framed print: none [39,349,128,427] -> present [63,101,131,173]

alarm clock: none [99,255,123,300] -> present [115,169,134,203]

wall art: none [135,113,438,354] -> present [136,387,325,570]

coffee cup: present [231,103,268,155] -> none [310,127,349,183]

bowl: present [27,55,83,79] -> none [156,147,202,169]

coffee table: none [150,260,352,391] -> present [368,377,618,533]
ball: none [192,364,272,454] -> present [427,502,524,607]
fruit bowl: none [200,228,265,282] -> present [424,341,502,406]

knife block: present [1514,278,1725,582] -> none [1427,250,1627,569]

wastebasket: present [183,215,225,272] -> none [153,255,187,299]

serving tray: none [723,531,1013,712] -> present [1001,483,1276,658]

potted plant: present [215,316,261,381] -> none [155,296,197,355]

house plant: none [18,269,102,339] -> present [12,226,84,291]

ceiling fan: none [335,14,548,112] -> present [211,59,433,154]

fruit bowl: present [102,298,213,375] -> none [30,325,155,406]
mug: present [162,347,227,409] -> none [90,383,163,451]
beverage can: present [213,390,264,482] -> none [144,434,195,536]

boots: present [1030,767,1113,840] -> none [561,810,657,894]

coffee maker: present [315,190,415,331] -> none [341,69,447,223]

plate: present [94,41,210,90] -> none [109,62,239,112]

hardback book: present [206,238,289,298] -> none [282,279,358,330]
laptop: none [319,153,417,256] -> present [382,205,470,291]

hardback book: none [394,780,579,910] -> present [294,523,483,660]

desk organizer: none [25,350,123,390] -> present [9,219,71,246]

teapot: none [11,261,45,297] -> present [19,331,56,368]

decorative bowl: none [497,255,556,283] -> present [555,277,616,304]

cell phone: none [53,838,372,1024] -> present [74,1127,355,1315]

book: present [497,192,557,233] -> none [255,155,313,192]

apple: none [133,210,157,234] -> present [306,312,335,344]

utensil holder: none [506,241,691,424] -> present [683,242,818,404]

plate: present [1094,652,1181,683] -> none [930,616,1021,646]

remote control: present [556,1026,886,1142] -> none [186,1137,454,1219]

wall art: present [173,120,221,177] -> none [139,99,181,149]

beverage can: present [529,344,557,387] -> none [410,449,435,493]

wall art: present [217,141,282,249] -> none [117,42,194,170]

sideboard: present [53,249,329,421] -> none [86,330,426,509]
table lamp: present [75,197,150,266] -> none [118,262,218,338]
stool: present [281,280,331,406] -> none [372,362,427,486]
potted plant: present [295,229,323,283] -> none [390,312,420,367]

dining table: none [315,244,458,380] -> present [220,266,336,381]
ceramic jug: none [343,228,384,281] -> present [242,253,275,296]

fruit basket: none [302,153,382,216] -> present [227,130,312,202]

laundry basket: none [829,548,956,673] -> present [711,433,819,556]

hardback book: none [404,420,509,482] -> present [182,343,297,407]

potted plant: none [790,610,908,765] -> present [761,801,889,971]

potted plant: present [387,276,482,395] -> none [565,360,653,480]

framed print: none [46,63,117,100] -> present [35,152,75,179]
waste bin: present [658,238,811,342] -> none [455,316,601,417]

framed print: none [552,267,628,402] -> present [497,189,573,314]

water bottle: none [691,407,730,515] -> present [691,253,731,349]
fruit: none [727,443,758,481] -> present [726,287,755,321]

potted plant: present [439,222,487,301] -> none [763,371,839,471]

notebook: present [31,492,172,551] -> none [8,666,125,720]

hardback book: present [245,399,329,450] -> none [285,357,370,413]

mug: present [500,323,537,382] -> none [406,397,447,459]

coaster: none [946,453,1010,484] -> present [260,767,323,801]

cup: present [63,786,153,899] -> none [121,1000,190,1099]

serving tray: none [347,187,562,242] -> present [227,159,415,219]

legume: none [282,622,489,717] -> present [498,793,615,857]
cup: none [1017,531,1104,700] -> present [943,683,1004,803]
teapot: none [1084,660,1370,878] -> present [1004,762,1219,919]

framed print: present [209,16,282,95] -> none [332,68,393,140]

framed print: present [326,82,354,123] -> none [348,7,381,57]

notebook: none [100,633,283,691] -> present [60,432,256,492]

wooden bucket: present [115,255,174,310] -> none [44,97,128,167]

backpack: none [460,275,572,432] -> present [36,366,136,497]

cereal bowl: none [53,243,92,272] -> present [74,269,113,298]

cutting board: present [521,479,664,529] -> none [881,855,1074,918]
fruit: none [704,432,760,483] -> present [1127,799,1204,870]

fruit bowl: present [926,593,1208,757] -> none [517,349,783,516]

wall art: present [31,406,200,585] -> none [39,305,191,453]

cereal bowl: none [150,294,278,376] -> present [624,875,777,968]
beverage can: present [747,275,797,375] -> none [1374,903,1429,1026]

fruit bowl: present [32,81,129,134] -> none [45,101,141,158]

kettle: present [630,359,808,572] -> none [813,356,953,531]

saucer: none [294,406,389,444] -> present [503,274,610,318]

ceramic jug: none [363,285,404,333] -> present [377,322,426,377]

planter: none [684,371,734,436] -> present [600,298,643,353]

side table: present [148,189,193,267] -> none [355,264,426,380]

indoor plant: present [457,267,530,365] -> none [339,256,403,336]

-----

**EXERCISE OBJECTIVE:** The lines above from the one with "potted plant: none" through the one with "ceramic jug: none [363,285,404,333]" are to be duplicated exactly, ends included, with nothing added.

**SOLUTION TO THIS TASK:**
potted plant: none [790,610,908,765] -> present [761,801,889,971]

potted plant: present [387,276,482,395] -> none [565,360,653,480]

framed print: none [46,63,117,100] -> present [35,152,75,179]
waste bin: present [658,238,811,342] -> none [455,316,601,417]

framed print: none [552,267,628,402] -> present [497,189,573,314]

water bottle: none [691,407,730,515] -> present [691,253,731,349]
fruit: none [727,443,758,481] -> present [726,287,755,321]

potted plant: present [439,222,487,301] -> none [763,371,839,471]

notebook: present [31,492,172,551] -> none [8,666,125,720]

hardback book: present [245,399,329,450] -> none [285,357,370,413]

mug: present [500,323,537,382] -> none [406,397,447,459]

coaster: none [946,453,1010,484] -> present [260,767,323,801]

cup: present [63,786,153,899] -> none [121,1000,190,1099]

serving tray: none [347,187,562,242] -> present [227,159,415,219]

legume: none [282,622,489,717] -> present [498,793,615,857]
cup: none [1017,531,1104,700] -> present [943,683,1004,803]
teapot: none [1084,660,1370,878] -> present [1004,762,1219,919]

framed print: present [209,16,282,95] -> none [332,68,393,140]

framed print: present [326,82,354,123] -> none [348,7,381,57]

notebook: none [100,633,283,691] -> present [60,432,256,492]

wooden bucket: present [115,255,174,310] -> none [44,97,128,167]

backpack: none [460,275,572,432] -> present [36,366,136,497]

cereal bowl: none [53,243,92,272] -> present [74,269,113,298]

cutting board: present [521,479,664,529] -> none [881,855,1074,918]
fruit: none [704,432,760,483] -> present [1127,799,1204,870]

fruit bowl: present [926,593,1208,757] -> none [517,349,783,516]

wall art: present [31,406,200,585] -> none [39,305,191,453]

cereal bowl: none [150,294,278,376] -> present [624,875,777,968]
beverage can: present [747,275,797,375] -> none [1374,903,1429,1026]

fruit bowl: present [32,81,129,134] -> none [45,101,141,158]

kettle: present [630,359,808,572] -> none [813,356,953,531]

saucer: none [294,406,389,444] -> present [503,274,610,318]

ceramic jug: none [363,285,404,333] -> present [377,322,426,377]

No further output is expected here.